Было еще рано ложиться спать.
— Проверю временный загон, который сегодня соорудили. Рэнди не может и гвоздя прямо вбить.
— А я думала, он хорошо работает. Услышав, что Бэннер похвалила ковбоя, Джейк взорвался. Ему не удалось скрыть раздражения.
— Да? А по-моему, он не так уж прекрасно работает. Если Рэнди не справится с делом, его здесь не будет. — И с этими словами он вышел, хлопнув дверью.
Глава 7
Ночь выдалась невероятно темная. Бэннер даже не понимала до этого, какой маленький у нее домик и как он удален от людей, пока темнота не окутала его.

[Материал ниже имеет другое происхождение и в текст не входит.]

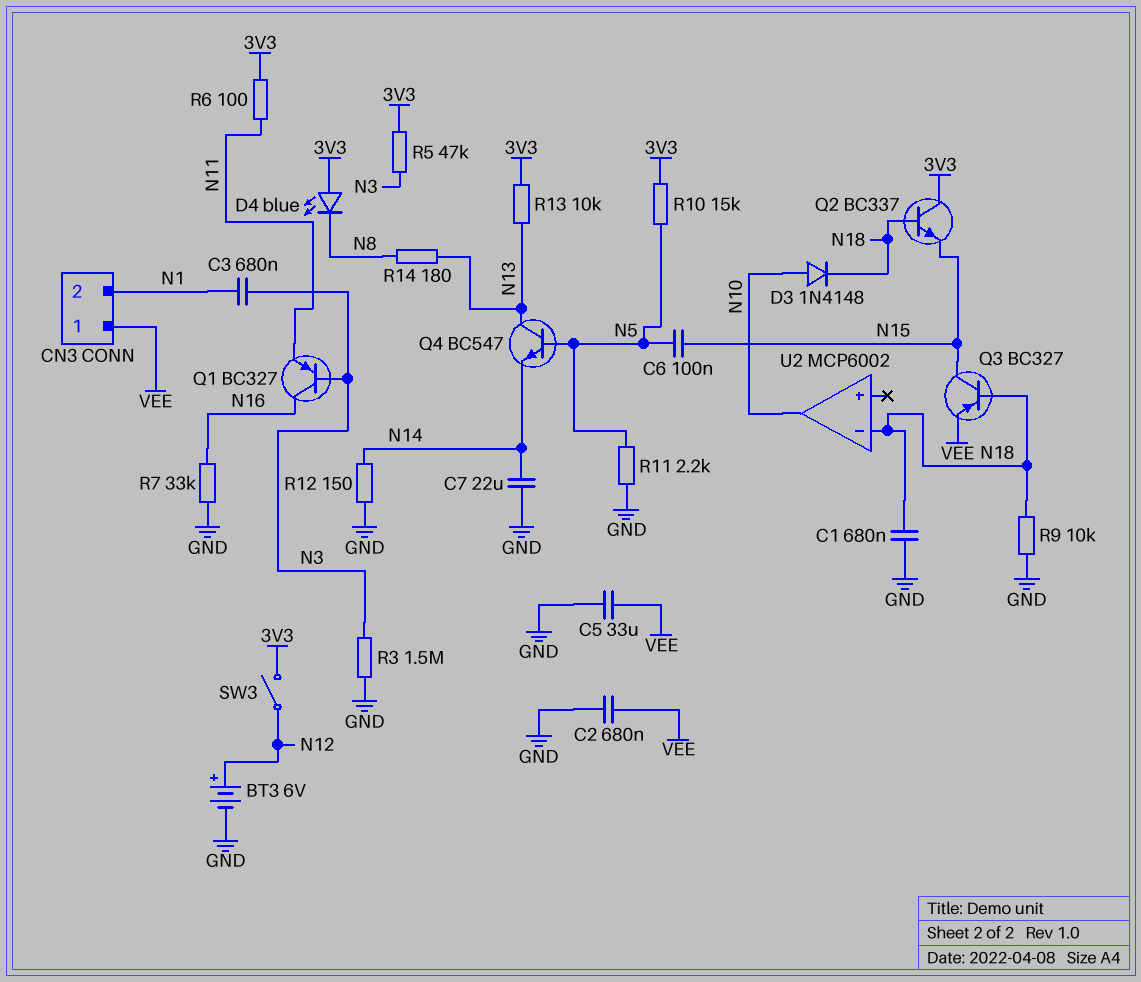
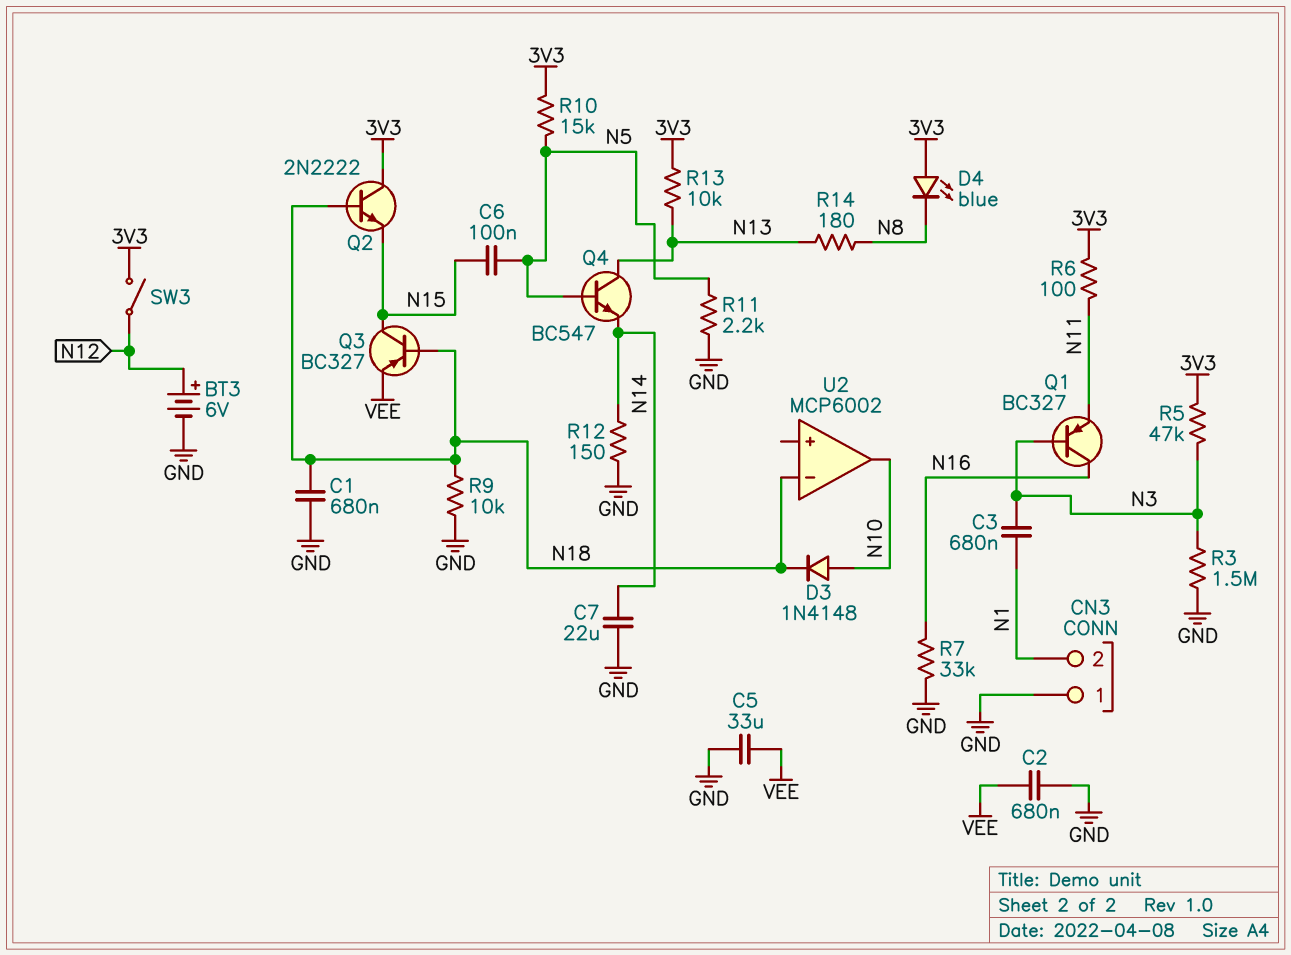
CN3 pin 1: VEE -> GND
Q2: NPN BC337 (B N18, C 3V3, E N15) -> NPN 2N2222 (B N18, C 3V3, E N15)

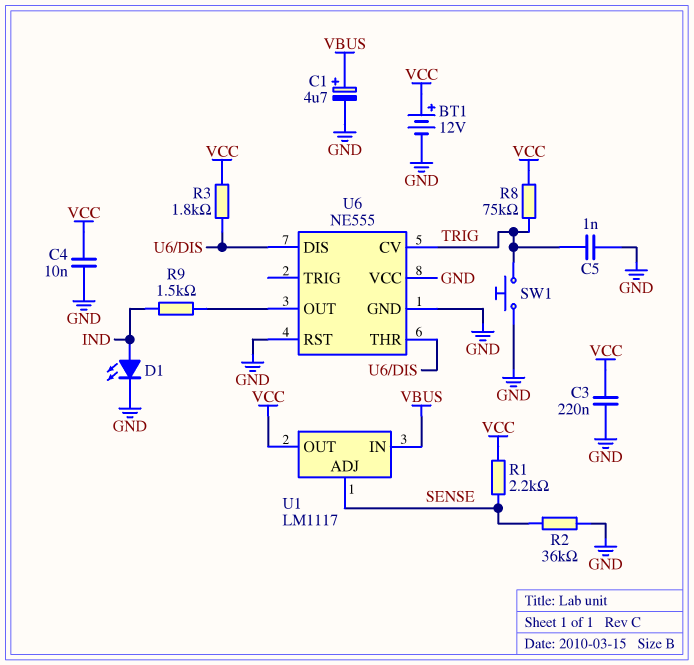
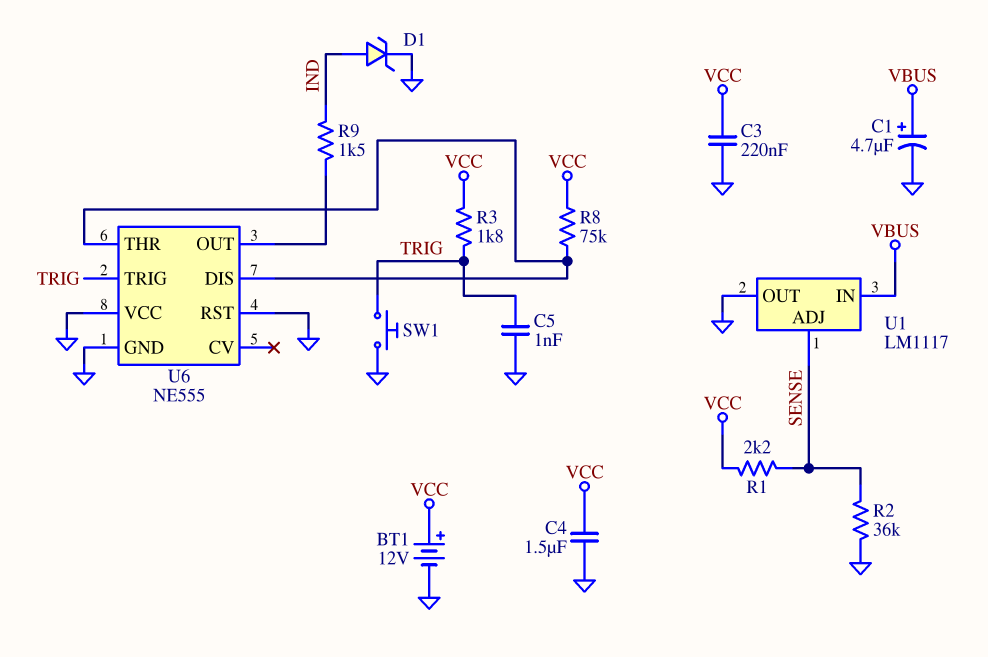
C4: 10nF (GND, VCC) -> 1.5uF (GND, VCC)
D1: LED (A IND, K GND) -> zener (A IND, K GND)
R3: 1.8k (U6/DIS, VCC) -> 1.8k (TRIG, VCC)
R8: 75k (TRIG, VCC) -> 75k (U6/DIS, VCC)
U1 pin OUT: VCC -> GND
U6 pin CV: TRIG -> none
U6 pin TRIG: none -> TRIG

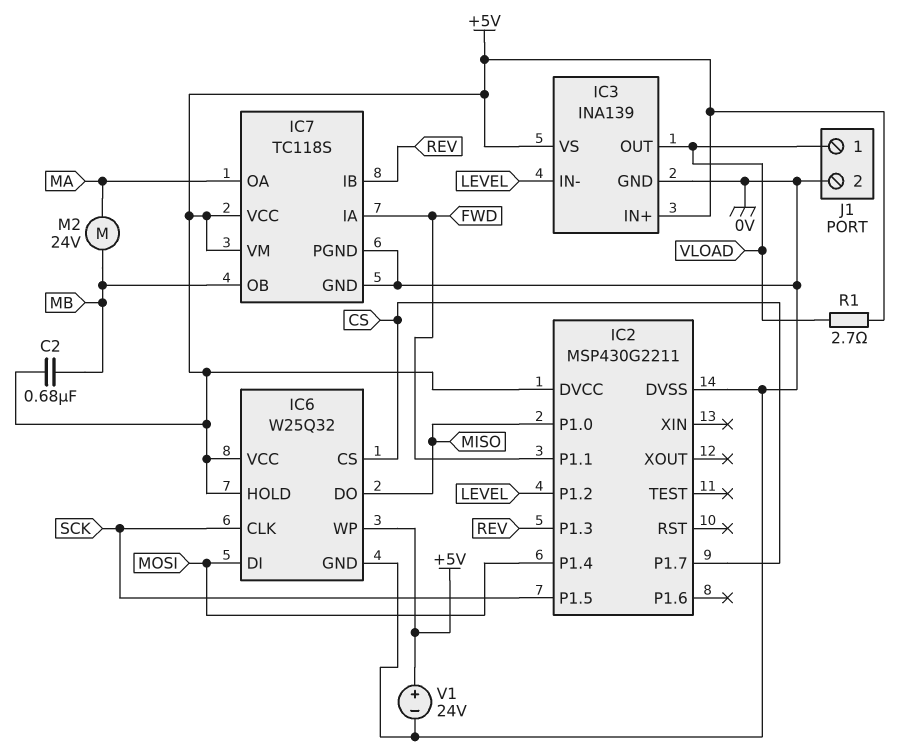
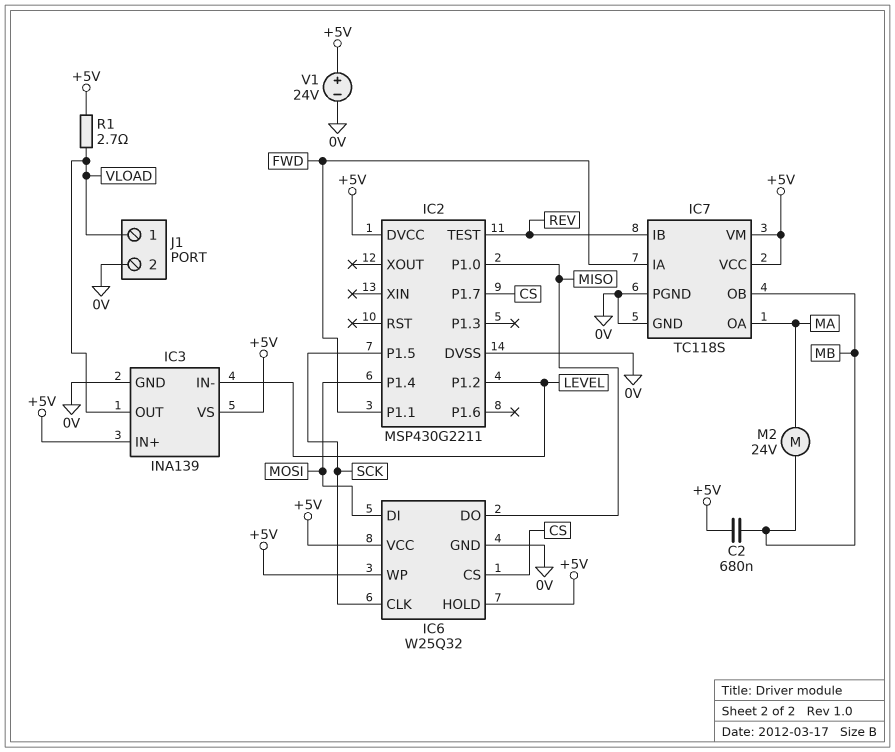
IC2 pin P1.3: REV -> none
IC2 pin TEST: none -> REV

Со дня рождения она спала в доме, полном народу. А здесь одна. Совершенно одна. Впервые в жизни.
Сон помог бы справиться с одиночеством, но ни как не шел. Бэннер чутко прислушивалась к каждому звуку. Шум в доме никогда не тревожил ее. В Ривер-Бенде, в спальне Бэннер с широкими подоконниками, с кружевными занавесочками, никакие звуки не пугали. Там знакома каждая тень за окном.
Но здесь даже шорох листьев звучал зловеще. Потрескивание дерева казалось стоном, тени ужасали.
А что, если она совершила ошибку, покинув дом и семью? Бэннер никогда не понимала, как Ма Лэнгстон живет одна в своей хижине. Лидия и Росс часто уговаривали ее переехать к ним в дом и занять одну из спален. Но та всегда отказывалась. Бэннер даже не представляла, что можно предпочесть одиночество обществу любящих людей. Тех, кого сама любишь.
Одиночество страшно. Может, она слишком поторопилась, переехав сюда? А если ей придется прожить всю жизнь одной и провести все ночи в полном одиночестве? А вдруг она состарится тут одна? Какой же толк от того, что ранчо приносит прибыль, если не с кем поделиться радостью?